Why WebM Will Raise Costs for YouTube — And Everyone Else


Google’s decision to kill support for H.264 in its Chrome browser has many scratching their heads and wondering why it would do so. One popular theory going around the blogosphere Wednesday was that Google is switching to its open source WebM/VP8 format as a way to lower costs for YouTube.

The idea is that by consolidating its video file formats, Google could save massive amounts of money on infrastructure costs. (There’s a somewhat related theory that Google will use YouTube as a way to increase adoption of VP8 by moving all of its video assets to the open source format and “forcing” consumers to use supporting browsers.) But despite the move by Chrome, YouTube isn’t going WebM-only anytime soon, which means that supporting the new format will raise its costs, not lower them.

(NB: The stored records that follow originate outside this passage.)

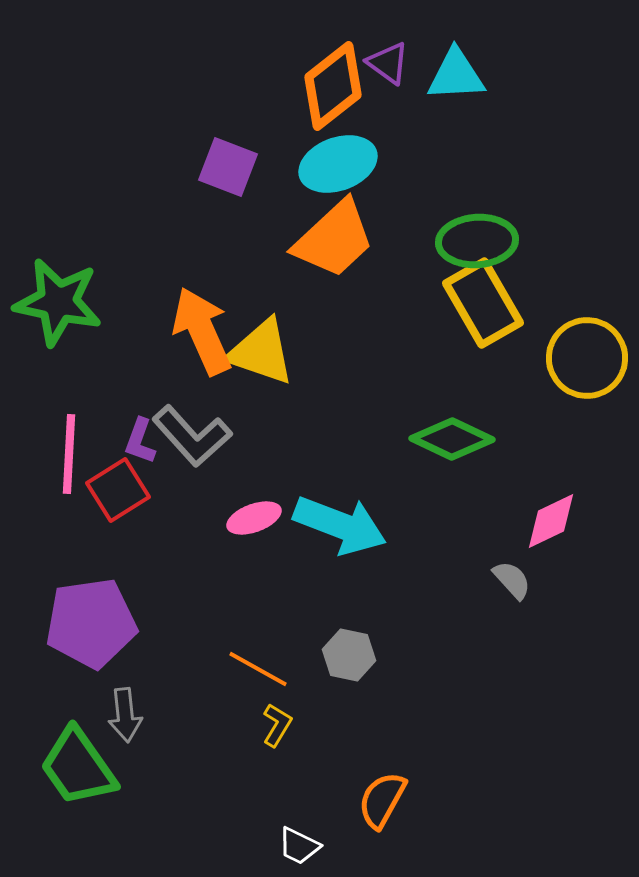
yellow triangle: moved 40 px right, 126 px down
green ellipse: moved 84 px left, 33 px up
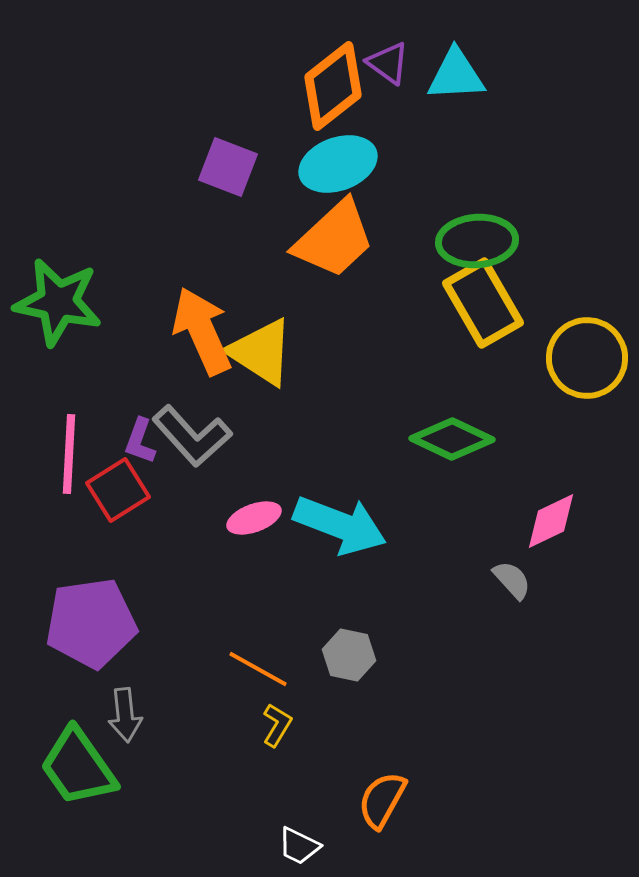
yellow triangle: rotated 14 degrees clockwise
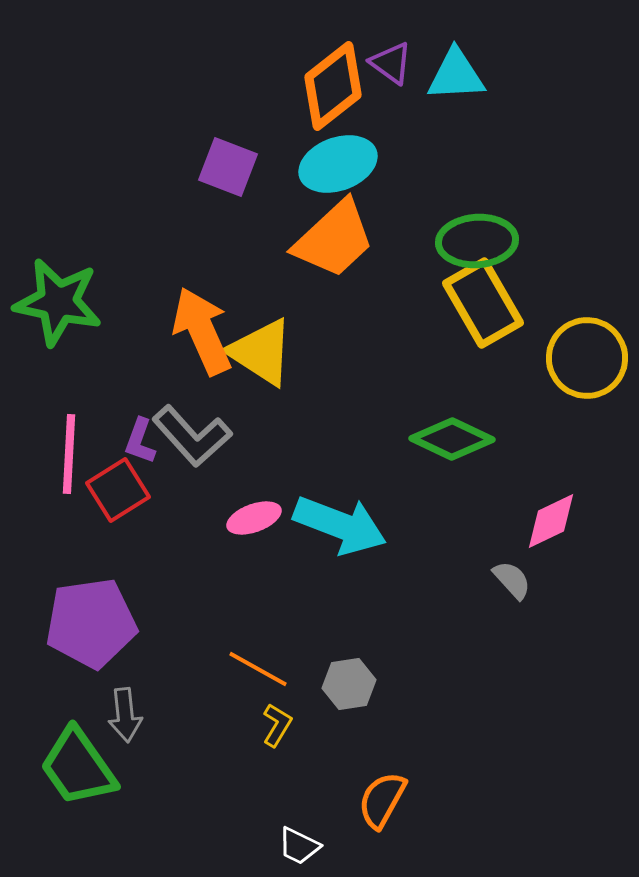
purple triangle: moved 3 px right
gray hexagon: moved 29 px down; rotated 21 degrees counterclockwise
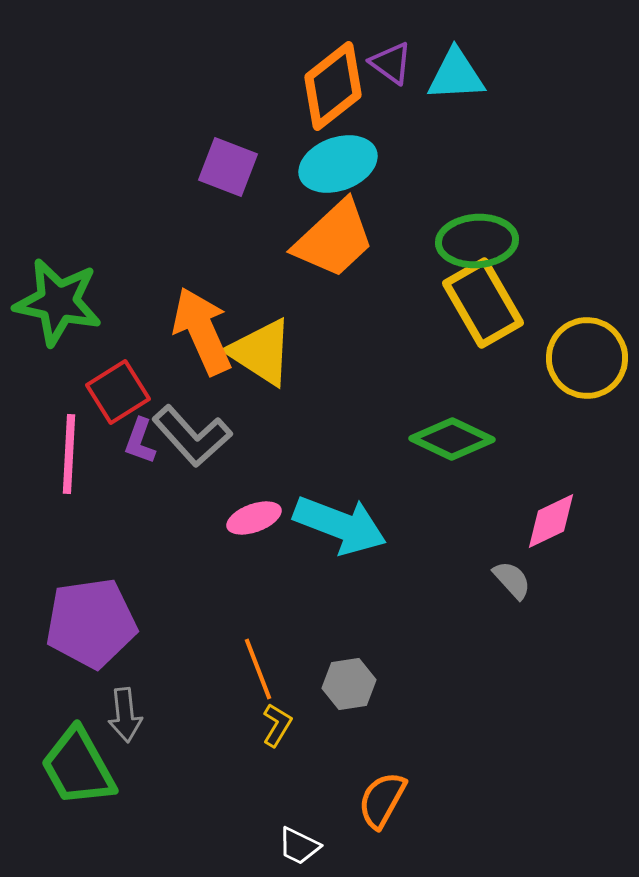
red square: moved 98 px up
orange line: rotated 40 degrees clockwise
green trapezoid: rotated 6 degrees clockwise
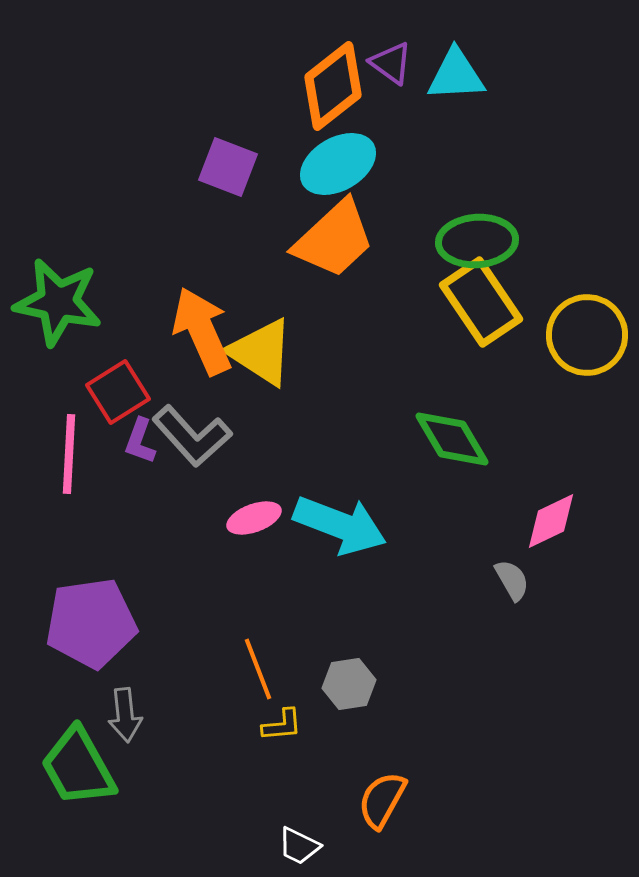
cyan ellipse: rotated 10 degrees counterclockwise
yellow rectangle: moved 2 px left, 1 px up; rotated 4 degrees counterclockwise
yellow circle: moved 23 px up
green diamond: rotated 34 degrees clockwise
gray semicircle: rotated 12 degrees clockwise
yellow L-shape: moved 5 px right; rotated 54 degrees clockwise
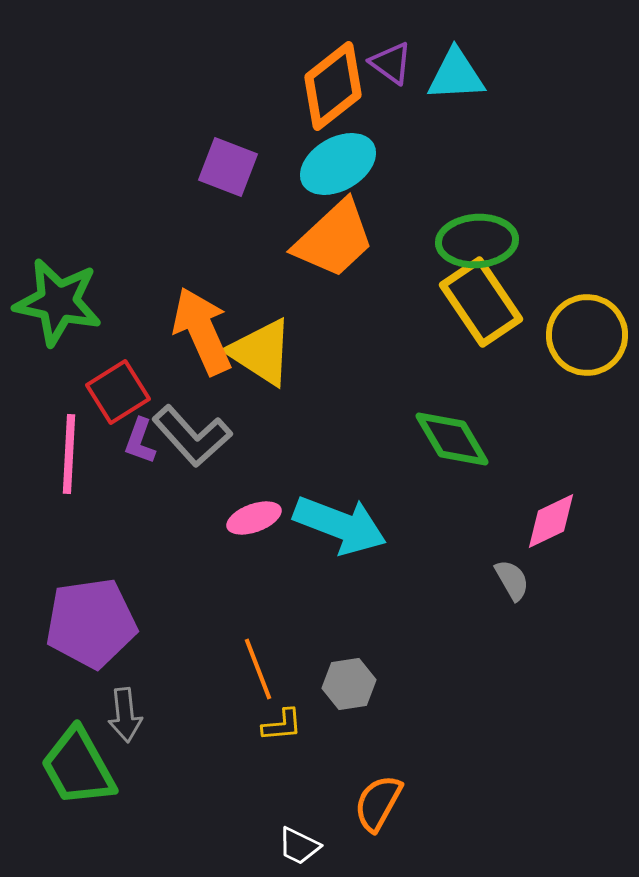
orange semicircle: moved 4 px left, 3 px down
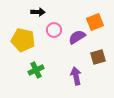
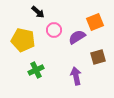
black arrow: rotated 40 degrees clockwise
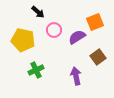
brown square: rotated 21 degrees counterclockwise
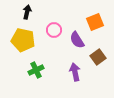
black arrow: moved 11 px left; rotated 120 degrees counterclockwise
purple semicircle: moved 3 px down; rotated 90 degrees counterclockwise
purple arrow: moved 1 px left, 4 px up
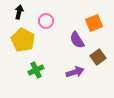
black arrow: moved 8 px left
orange square: moved 1 px left, 1 px down
pink circle: moved 8 px left, 9 px up
yellow pentagon: rotated 15 degrees clockwise
purple arrow: rotated 84 degrees clockwise
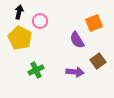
pink circle: moved 6 px left
yellow pentagon: moved 3 px left, 2 px up
brown square: moved 4 px down
purple arrow: rotated 24 degrees clockwise
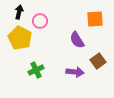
orange square: moved 1 px right, 4 px up; rotated 18 degrees clockwise
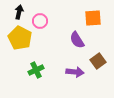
orange square: moved 2 px left, 1 px up
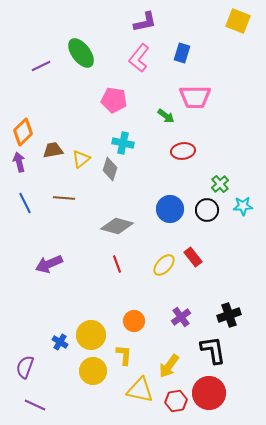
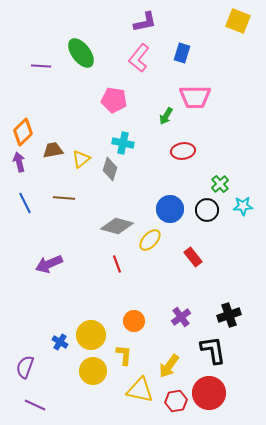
purple line at (41, 66): rotated 30 degrees clockwise
green arrow at (166, 116): rotated 84 degrees clockwise
yellow ellipse at (164, 265): moved 14 px left, 25 px up
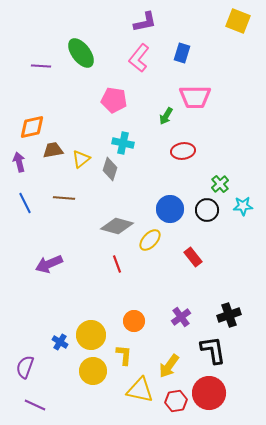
orange diamond at (23, 132): moved 9 px right, 5 px up; rotated 32 degrees clockwise
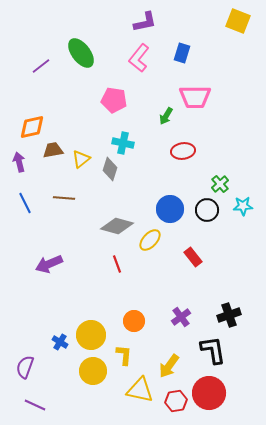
purple line at (41, 66): rotated 42 degrees counterclockwise
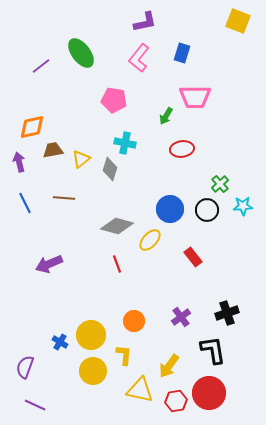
cyan cross at (123, 143): moved 2 px right
red ellipse at (183, 151): moved 1 px left, 2 px up
black cross at (229, 315): moved 2 px left, 2 px up
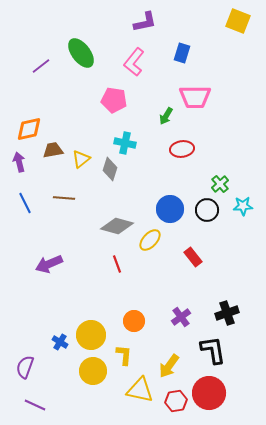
pink L-shape at (139, 58): moved 5 px left, 4 px down
orange diamond at (32, 127): moved 3 px left, 2 px down
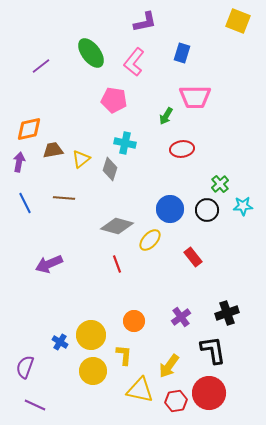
green ellipse at (81, 53): moved 10 px right
purple arrow at (19, 162): rotated 24 degrees clockwise
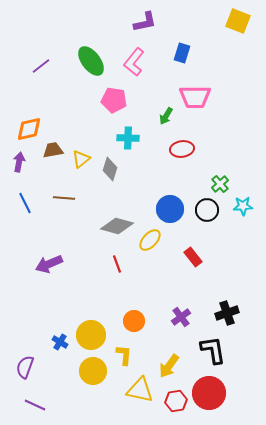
green ellipse at (91, 53): moved 8 px down
cyan cross at (125, 143): moved 3 px right, 5 px up; rotated 10 degrees counterclockwise
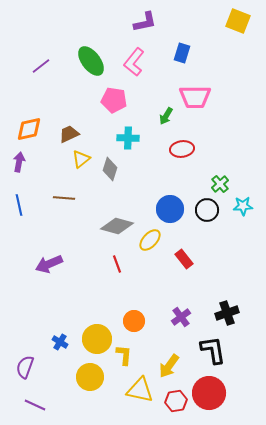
brown trapezoid at (53, 150): moved 16 px right, 16 px up; rotated 15 degrees counterclockwise
blue line at (25, 203): moved 6 px left, 2 px down; rotated 15 degrees clockwise
red rectangle at (193, 257): moved 9 px left, 2 px down
yellow circle at (91, 335): moved 6 px right, 4 px down
yellow circle at (93, 371): moved 3 px left, 6 px down
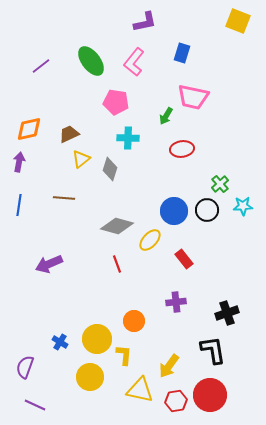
pink trapezoid at (195, 97): moved 2 px left; rotated 12 degrees clockwise
pink pentagon at (114, 100): moved 2 px right, 2 px down
blue line at (19, 205): rotated 20 degrees clockwise
blue circle at (170, 209): moved 4 px right, 2 px down
purple cross at (181, 317): moved 5 px left, 15 px up; rotated 30 degrees clockwise
red circle at (209, 393): moved 1 px right, 2 px down
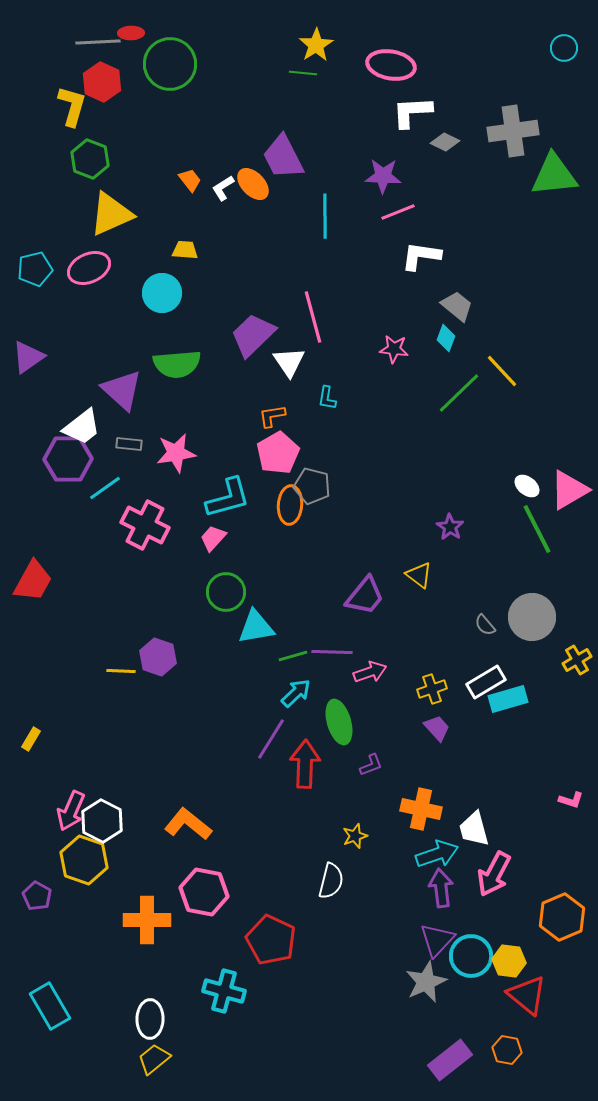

We’ve already discussed how Google’s decision to kick H.264 from its browser will raise costs for regular video publishers, but the same argument holds true for YouTube. Adding a new video format means re-encoding existing files, as well as adding a whole new group of files to store on its servers. YouTube has already begun this process, and nearly all its files are already WebM-compliant.

But in addition to creating a whole new video profile for all of the bajillions of videos it already hosts, YouTube would have to add the VP8 profile to all existing files uploaded. Since YouTube users upload an average of 35 hours of video each minute, that means adding considerable cost on the infrastructure side.

Those costs could be offset, it is argued, if YouTube rationalized the file formats it supports — that is, got rid of H.264 files — which would then free up all the infrastructure and resources currently being taken up by encoding and story those files. There’s just one problem: YouTube would never do that, nor would any rational online video company.

Let’s be clear: YouTube is in the media business, which means that it wants to be in front of the widest audience possible. This is the reason that YouTube has invested considerable time, energy and, most importantly, money to develop mobile applications and mobile web experiences, as well as getting its videos embedded on connected TVs and other devices in the living room. So YouTube would not simply “turn off” its H.264 streams and hope for the best. It would need to keep supporting those legacy files and encodes, simply because it would need to continue serving those files to users who want to see them, in whatever format they are capable of viewing them in.

Perhaps more important than just its desktop footprint, though, is Google’s interest in serving videos to mobile phones and other connected devices. Today, due to H.264 hardware acceleration built into those devices, the YouTube needs to be able to serve H.264-encoded files. That is, if YouTube shut down H.264 streams, it wouldn’t just be cutting off unfortunate desktop users that opted for Safari or hadn’t upgraded to the most recent version of Firefox, it would be shutting itself off from a wide range of devices — including its own Android mobile handsets and Google TV devices — that don’t currently support VP8.

In short, there are many strategic reasons why Google Chrome might have dropped support for H.264, but lowering costs for YouTube isn’t one of them. The decision only gave YouTube, just like everyone else, more complexity to worry about.